Les climatologues anticipent une multiplication des vagues de chaleur, qui deviendront plus fréquentes et intenses, conséquence directe du changement climatique actuel.
Face à cette situation inédite, les Français s’adaptent. Danièle Dupont, 74 ans, qui promenait son chien à Rennes, exprimait sa surprise : "Je vais fermer les volets et je ne sortirai pas cet après-midi".
Dans les Landes, cette montée soudaine des températures a des effets bénéfiques sur les cultures de printemps, comme le souligne Michel Larrère, président de la FDSEA : "Les terres étaient humides, et cette chaleur crée des conditions très favorables pour les cultures".
À Meynes, dans le Gard, le viticulteur Jean-Louis Portal observe également les bénéfices de ce climat, avec une avance de quinze jours sur la floraison de certains cépages. "Les vendanges des cépages blancs pourraient commencer au début d’août, plutôt qu’après le 15 août comme l’an passé", anticipe-t-il.
Les températures continuent de grimper : on prévoit jusqu'à 34°C à Nantes et Rennes. Météo-France indique que presque tout le pays, à l'exception des côtes nord et méditerranéennes, connaîtra des maximas dépassant les 30°C.
Cette anomalie est également ressentie au Royaume-Uni, où la température a atteint 33,5°C près de Londres, battant les précédents records de mai datant de 1922 et 1944.
Dimanche dernier, plusieurs stations en France ont enregistré des températures record pour mai, avec Bergerac culminant à 33,8°C. Face à cette situation, le ministère des Sports a émis un appel à la prudence pour les activités extérieures;
L'exemple en est Bernard Siffert, 66 ans, qui a changé ses horaires de footing pour éviter la chaleur : "J'ai couru à 7h au lieu de 10h". De plus, sa sortie prévue à Saint-Malo se fera en fin de journée pour la sécurité de sa famille.
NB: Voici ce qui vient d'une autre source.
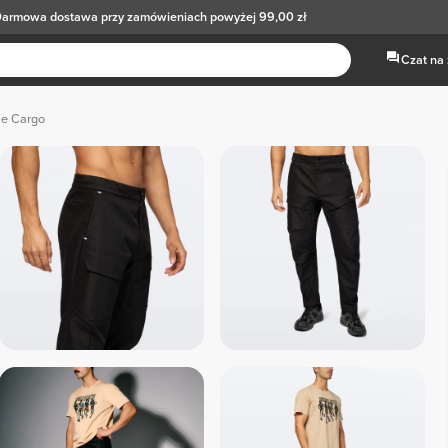
armowa dostawa
przy zamówieniach powyżej 99,00 zł
Czat na
ie Cargo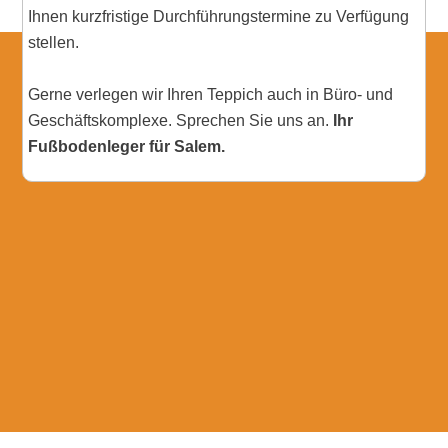
Ihnen kurzfristige Durchführungstermine zu Verfügung
stellen.
Gerne verlegen wir Ihren Teppich auch in Büro- und
Geschäftskomplexe. Sprechen Sie uns an.
Ihr
Fußbodenleger für Salem.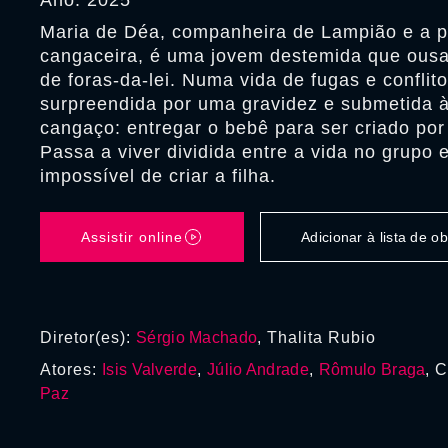
Ano: 2025
Maria de Déa, companheira de Lampião e a p
cangaceira, é uma jovem destemida que ousa
de foras-da-lei. Numa vida de fugas e conflit
surpreendida por uma gravidez e submetida à
cangaço: entregar o bebê para ser criado por
Passa a viver dividida entre a vida no grupo 
impossível de criar a filha.
Assistir online
Adicionar à lista de 
Diretor(es):
Sérgio Machado
, Thalita Rubio
Atores:
Isis Valverde
,
Júlio Andrade
,
Rômulo Braga
, 
Paz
Durant le week-end dernier, la situation s'est aggravée, avec des incidents sportifs liés à la vague de chaleur, y compris le décès d'un participant à une course à Paris.
Des problèmes ont également été notés après des interventions liées à l'usage illégal des bouches d'incendie, qui ont exposé les secours à des attaques. La préfecture de Seine-et-Marne rappelle que ces actes sont non seulement dangereux mais compliquent également l’effort des pompiers.